## What the exercise asks
Copy the data word for word from the line that contains "order: Asterales" through the last line of the data, inclusive.

━━━━━ Provided records ━━━━━

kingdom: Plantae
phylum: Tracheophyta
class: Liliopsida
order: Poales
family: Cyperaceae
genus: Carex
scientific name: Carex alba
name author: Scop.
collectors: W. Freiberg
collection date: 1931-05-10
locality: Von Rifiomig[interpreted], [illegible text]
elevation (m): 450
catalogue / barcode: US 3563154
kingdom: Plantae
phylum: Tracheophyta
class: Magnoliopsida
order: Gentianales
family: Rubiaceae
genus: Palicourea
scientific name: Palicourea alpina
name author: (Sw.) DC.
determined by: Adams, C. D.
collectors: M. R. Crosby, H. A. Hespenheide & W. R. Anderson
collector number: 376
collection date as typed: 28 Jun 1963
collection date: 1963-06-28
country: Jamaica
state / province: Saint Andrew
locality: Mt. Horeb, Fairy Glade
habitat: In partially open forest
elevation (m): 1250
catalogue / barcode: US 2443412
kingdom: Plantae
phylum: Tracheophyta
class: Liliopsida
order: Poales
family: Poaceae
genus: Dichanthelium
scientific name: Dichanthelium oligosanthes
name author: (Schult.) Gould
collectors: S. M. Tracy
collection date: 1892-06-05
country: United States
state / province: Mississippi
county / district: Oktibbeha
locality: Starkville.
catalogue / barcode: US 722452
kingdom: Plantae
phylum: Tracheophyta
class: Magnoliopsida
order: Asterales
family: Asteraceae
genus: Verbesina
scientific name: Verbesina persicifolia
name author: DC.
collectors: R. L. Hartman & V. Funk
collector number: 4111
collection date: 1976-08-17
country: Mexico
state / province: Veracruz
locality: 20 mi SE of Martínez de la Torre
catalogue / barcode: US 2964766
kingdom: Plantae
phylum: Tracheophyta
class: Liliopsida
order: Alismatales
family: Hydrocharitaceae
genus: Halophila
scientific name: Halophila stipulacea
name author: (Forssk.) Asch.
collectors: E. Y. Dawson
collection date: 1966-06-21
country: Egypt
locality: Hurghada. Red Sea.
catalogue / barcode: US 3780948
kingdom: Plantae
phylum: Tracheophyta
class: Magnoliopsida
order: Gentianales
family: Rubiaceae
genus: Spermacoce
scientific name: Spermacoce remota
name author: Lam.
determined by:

━━━━━

## Result of the exercise
order: Asterales
family: Asteraceae
genus: Verbesina
scientific name: Verbesina persicifolia
name author: DC.
collectors: R. L. Hartman & V. Funk
collector number: 4111
collection date: 1976-08-17
country: Mexico
state / province: Veracruz
locality: 20 mi SE of Martínez de la Torre
catalogue / barcode: US 2964766
kingdom: Plantae
phylum: Tracheophyta
class: Liliopsida
order: Alismatales
family: Hydrocharitaceae
genus: Halophila
scientific name: Halophila stipulacea
name author: (Forssk.) Asch.
collectors: E. Y. Dawson
collection date: 1966-06-21
country: Egypt
locality: Hurghada. Red Sea.
catalogue / barcode: US 3780948
kingdom: Plantae
phylum: Tracheophyta
class: Magnoliopsida
order: Gentianales
family: Rubiaceae
genus: Spermacoce
scientific name: Spermacoce remota
name author: Lam.
determined by:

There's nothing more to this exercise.